Redox-dependent surface tension and surface phase transitions of a ferrocenyl surfactant: Equilibrium and dynamic analyses with fluorescence images

The surface tension data for the surfactant Fc-CH2-N+(CH3)(2)-(CH2)(14)CH3-Br- (where Fc represents the ferrocenium cation) display the signatures of a surface gaseous-surface liquid expanded transition with binodals that depend on the oxidization state of the Fc headgroup. The phase transition is imaged using fluorescence microscopy. The equilibrium and dynamic surface tension data (obtained by the pendant bubble method) are analyzed in terms of an equilibrium model that accounts for surface phase transitions and electrostatic interactions and a dynamic model that accounts for the mass transfer kinetics of surfactant adsorption to the interface. The dynamic surface tension of the reduced form of the surfactant is controlled by bulk diffusion to the interface. The dynamic surface tension of the oxidized form of the surfactant is diffusion-controlled at dilute concentrations, but not at more elevated concentrations where adsorption-desorption barriers are important.
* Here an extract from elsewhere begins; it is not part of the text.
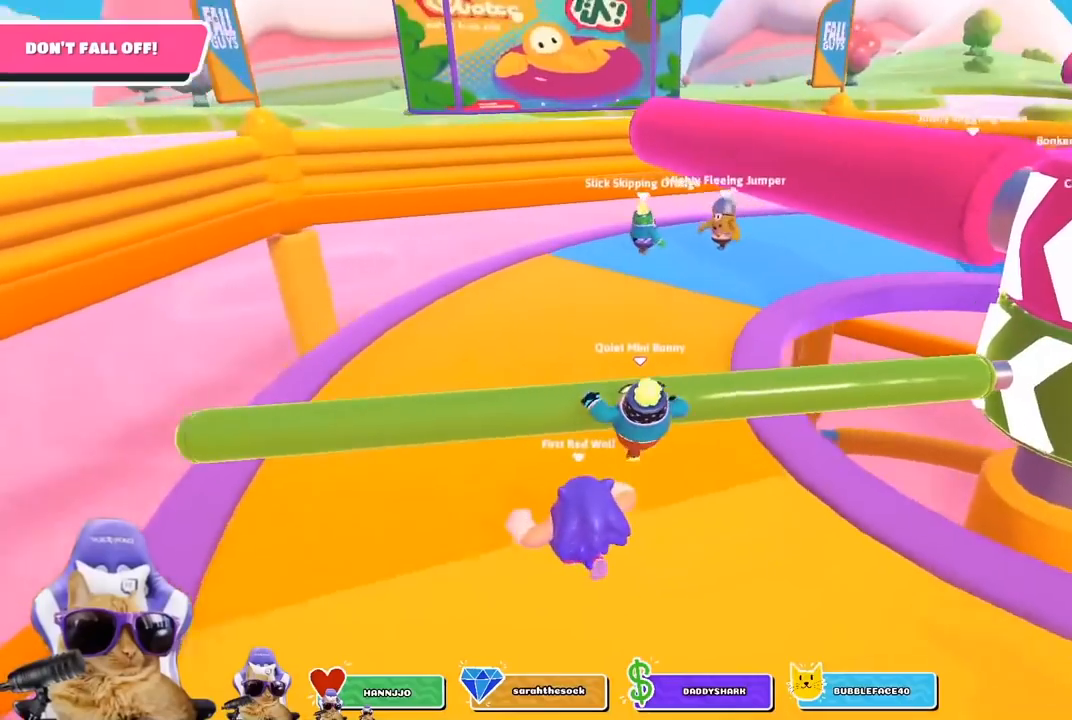
Gameplay with a controller (PlayStation layout); each line is a JSON object with the inputs held at the frame after it. "events" lists button and stick changes between this image and that frame as [ms after this image, input, new state], when the widget could be followed in between.
{"buttons": [], "left_stick": "up", "right_stick": "center", "events": [[350, "right_stick", "right"], [500, "right_stick", "center"]]}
The kinetic constants are determined from these data, yielding an adsorption kinetic constant beta = 9.2 x 10(-1) m(3)/(mol s) and a corresponding desorption kinetic constant a = 1.9 x 10(-6) s(-1). This value for beta is similar to those found for poly-ethoxylated surfactants, but the desorption kinetic constant is slower, indicating that desorption of this surfactant is highly hindered.